_INSTRUCTIONS TO FOLLOW_:
A faithful copy of each record is required, minus the images.

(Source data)
——————————

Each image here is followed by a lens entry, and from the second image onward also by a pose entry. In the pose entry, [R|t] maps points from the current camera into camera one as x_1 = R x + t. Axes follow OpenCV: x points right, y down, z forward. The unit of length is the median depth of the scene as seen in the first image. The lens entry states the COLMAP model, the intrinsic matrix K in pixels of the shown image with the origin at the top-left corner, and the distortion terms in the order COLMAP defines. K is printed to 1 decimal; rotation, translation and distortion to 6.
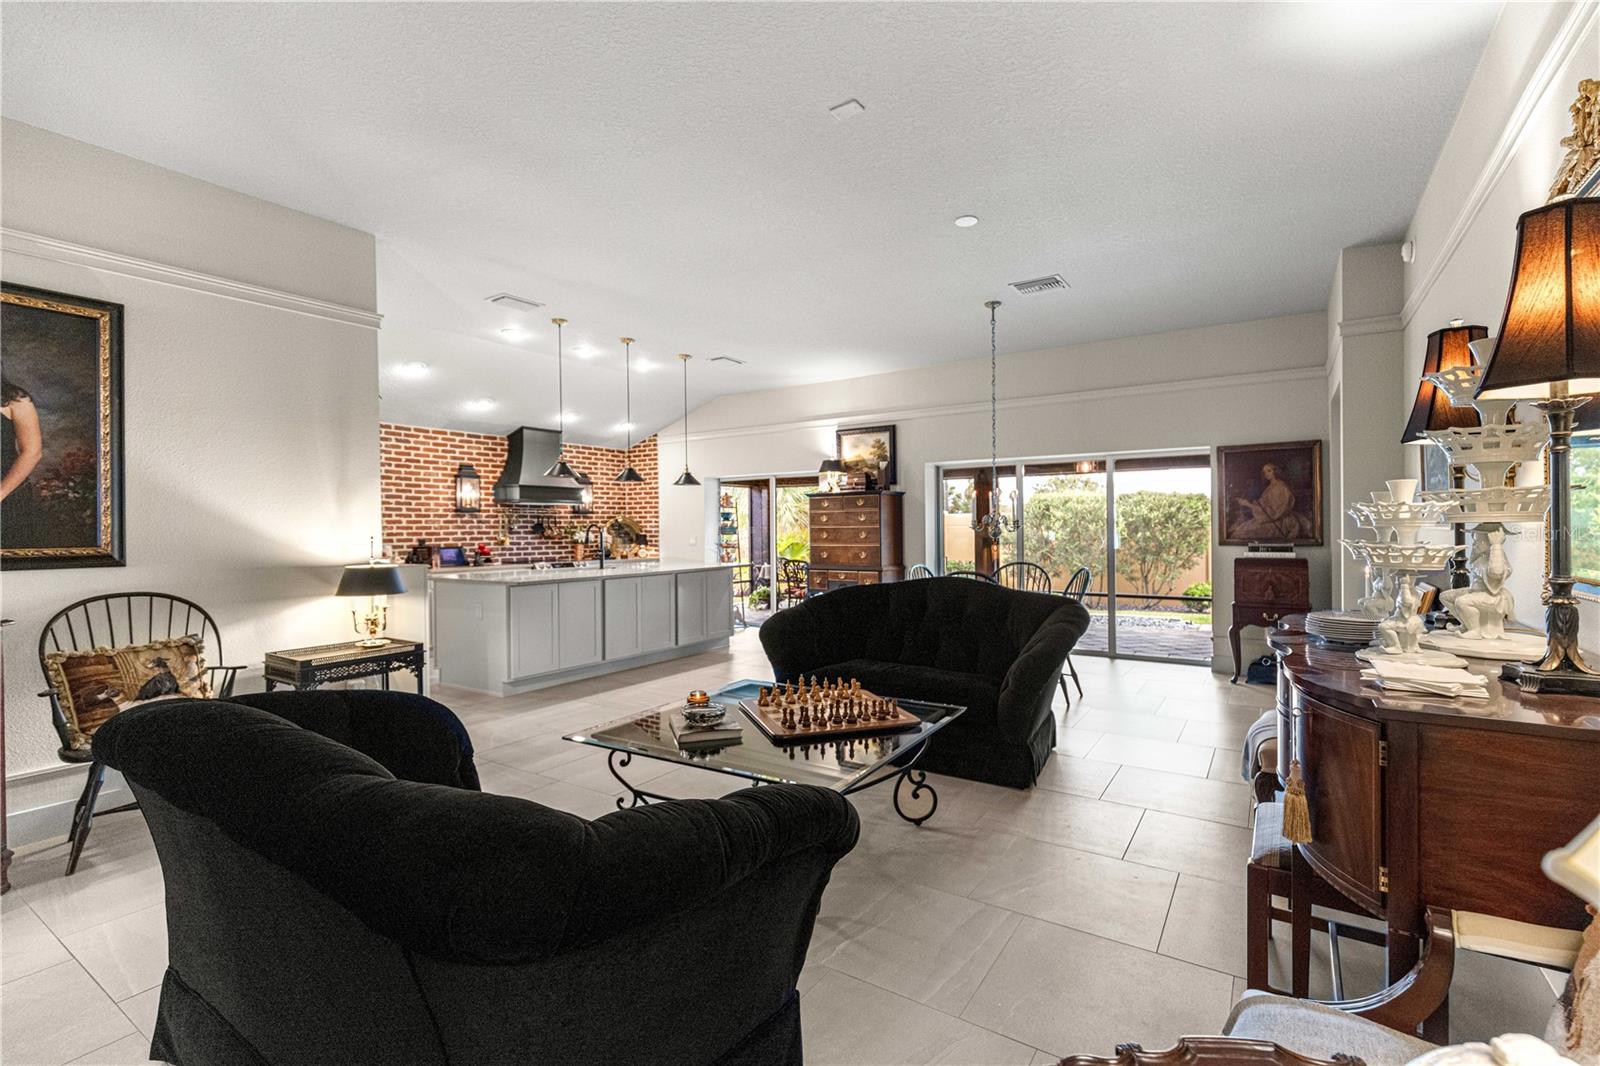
lens RADIAL K [[719.8, 0, 805.9], [0, 719.8, 533.8], [0, 0, 1]] dist [0.003292, 0.000249]
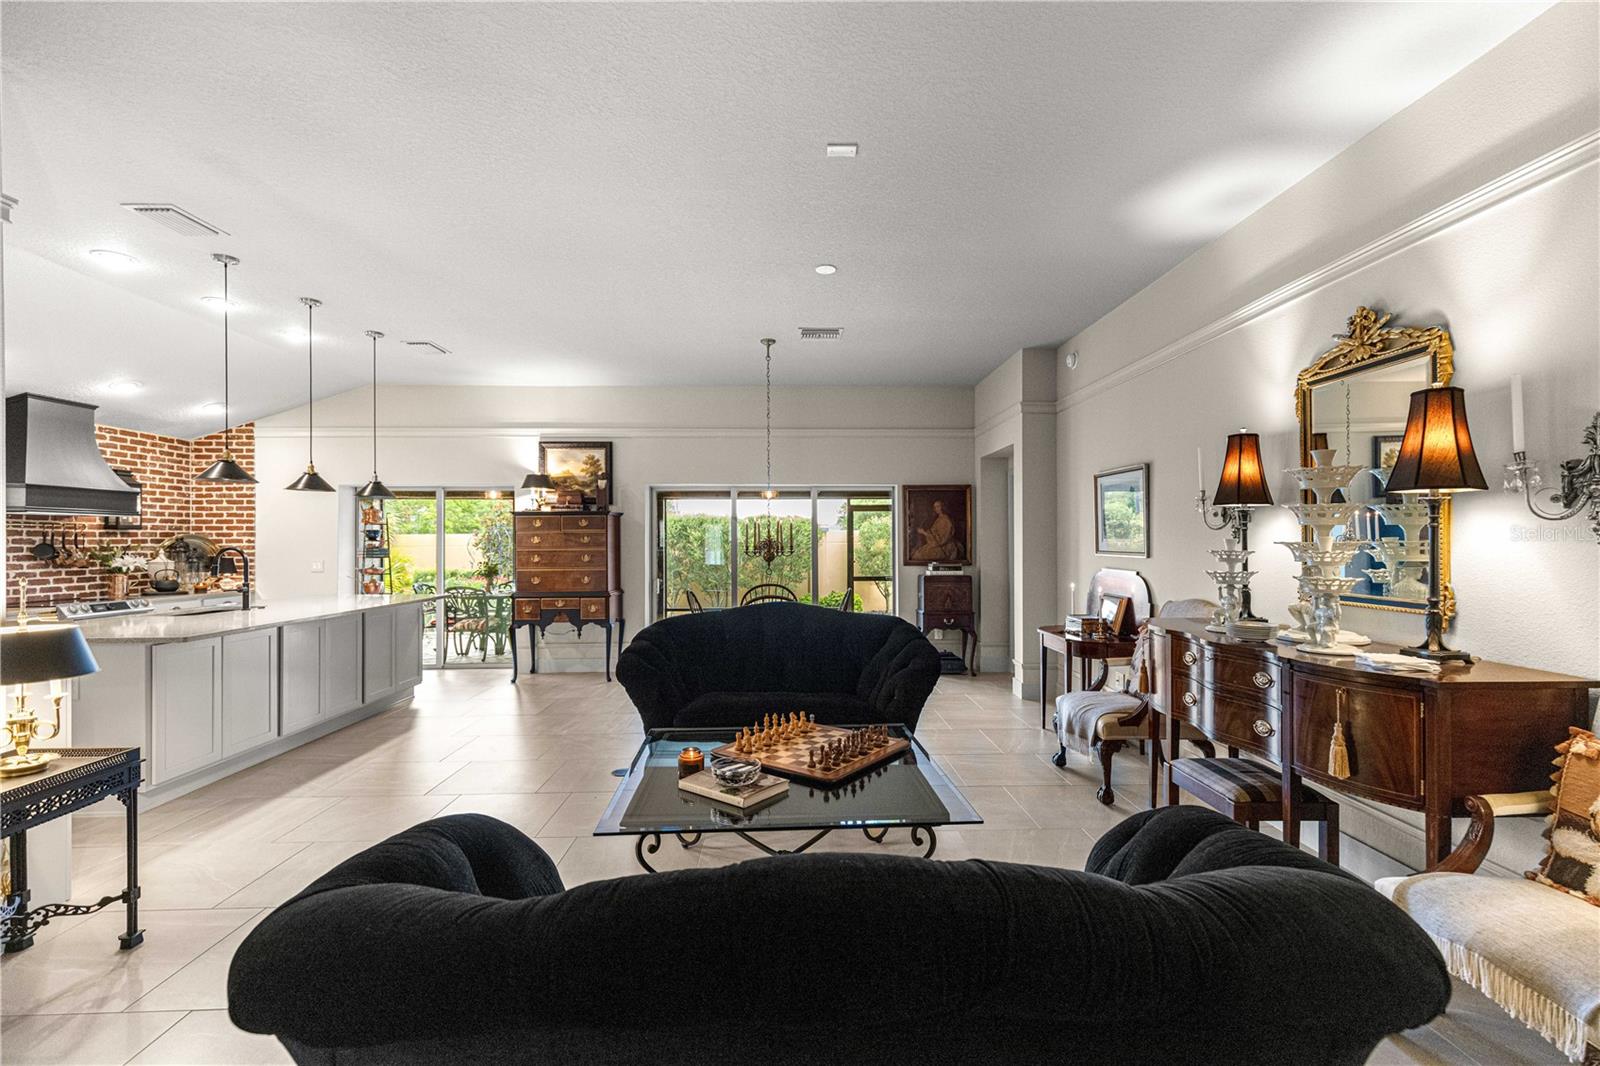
lens RADIAL K [[715.9, 0, 809.8], [0, 715.9, 543.9], [0, 0, 1]] dist [0.007268, 0.000351]
pose [[0.813239, 0.002722, 0.581923, -0.213763], [0.001123, 0.999980, -0.006247, -0.010449], [-0.581928, 0.005733, 0.813220, 0.078338]]
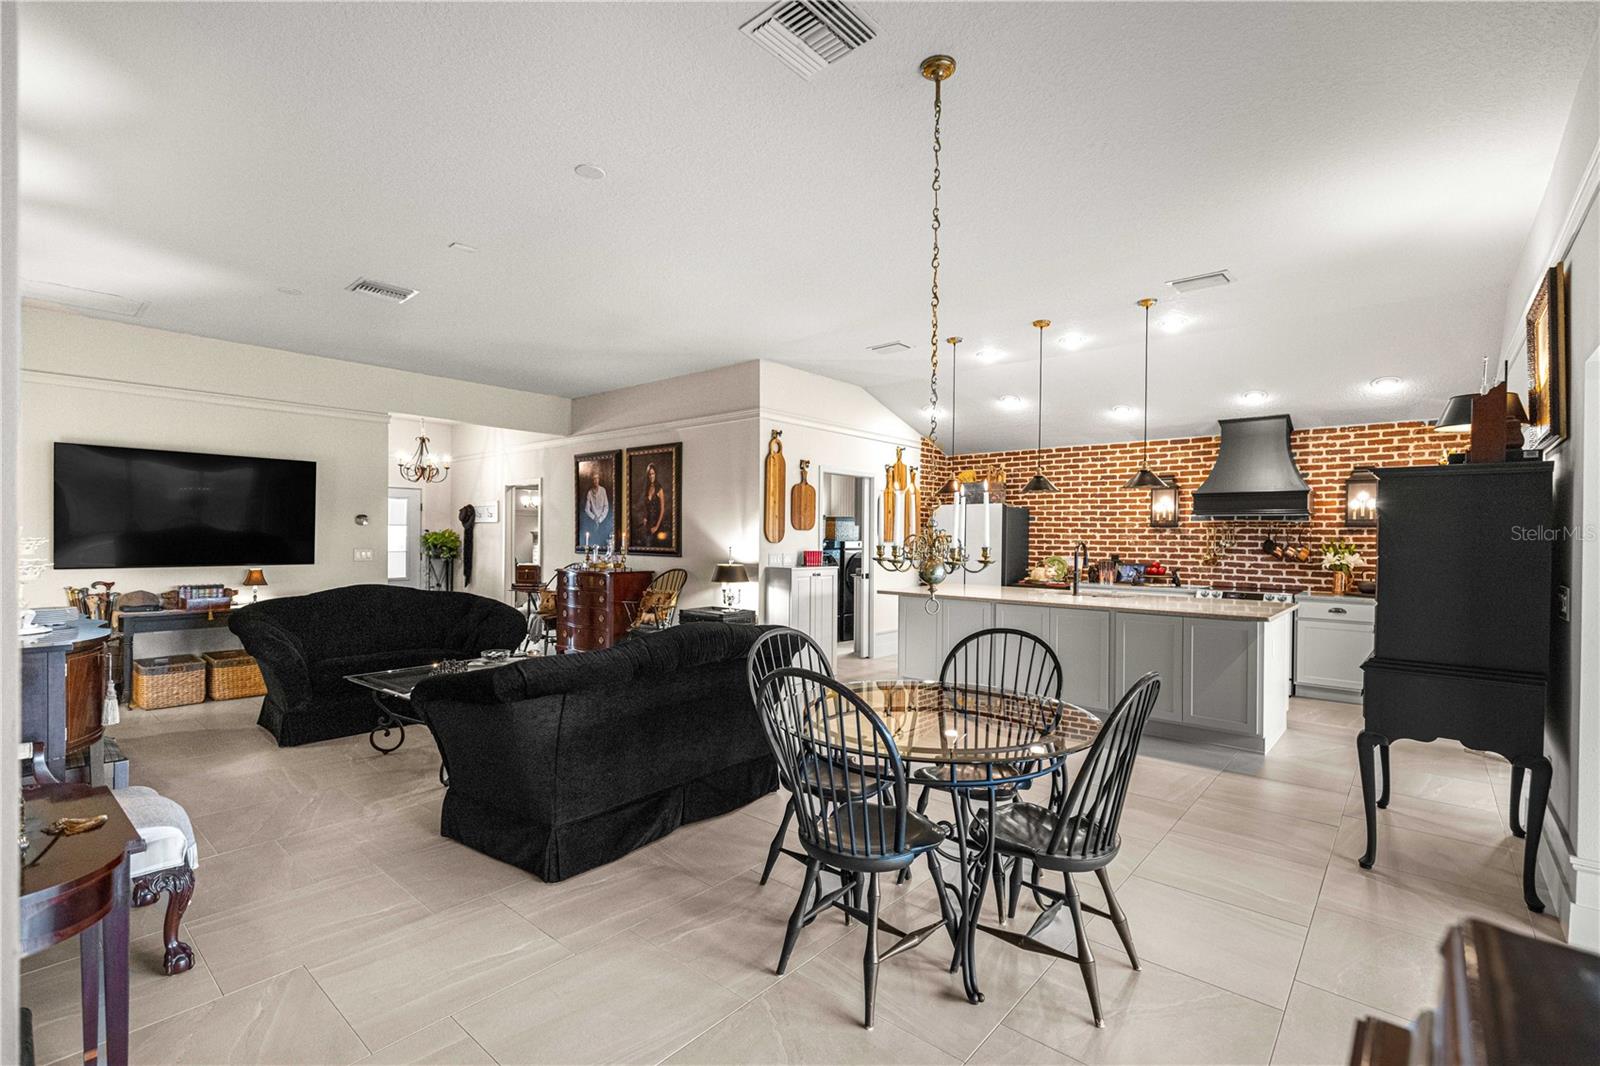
lens RADIAL K [[719.8, 0, 805.9], [0, 719.8, 533.8], [0, 0, 1]] dist [0.003292, 0.000249]
pose [[-0.132226, 0.001753, -0.991218, 0.508717], [-0.018536, 0.999819, 0.004240, -0.017095], [0.991046, 0.018934, -0.132169, 0.691256]]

——————————

_YOUR SOLUTION_:
Each image here is followed by a lens entry, and from the second image onward also by a pose entry. In the pose entry, [R|t] maps points from the current camera into camera one as x_1 = R x + t. Axes follow OpenCV: x points right, y down, z forward. The unit of length is the median depth of the scene as seen in the first image. The lens entry states the COLMAP model, the intrinsic matrix K in pixels of the shown image with the origin at the top-left corner, and the distortion terms in the order COLMAP defines. K is printed to 1 decimal; rotation, translation and distortion to 6.
lens RADIAL K [[719.8, 0, 805.9], [0, 719.8, 533.8], [0, 0, 1]] dist [0.003292, 0.000249]
lens RADIAL K [[715.9, 0, 809.8], [0, 715.9, 543.9], [0, 0, 1]] dist [0.007268, 0.000351]
pose [[0.813239, 0.002722, 0.581923, -0.213763], [0.001123, 0.999980, -0.006247, -0.010449], [-0.581928, 0.005733, 0.813220, 0.078338]]
lens RADIAL K [[719.8, 0, 805.9], [0, 719.8, 533.8], [0, 0, 1]] dist [0.003292, 0.000249]
pose [[-0.132226, 0.001753, -0.991218, 0.508717], [-0.018536, 0.999819, 0.004240, -0.017095], [0.991046, 0.018934, -0.132169, 0.691256]]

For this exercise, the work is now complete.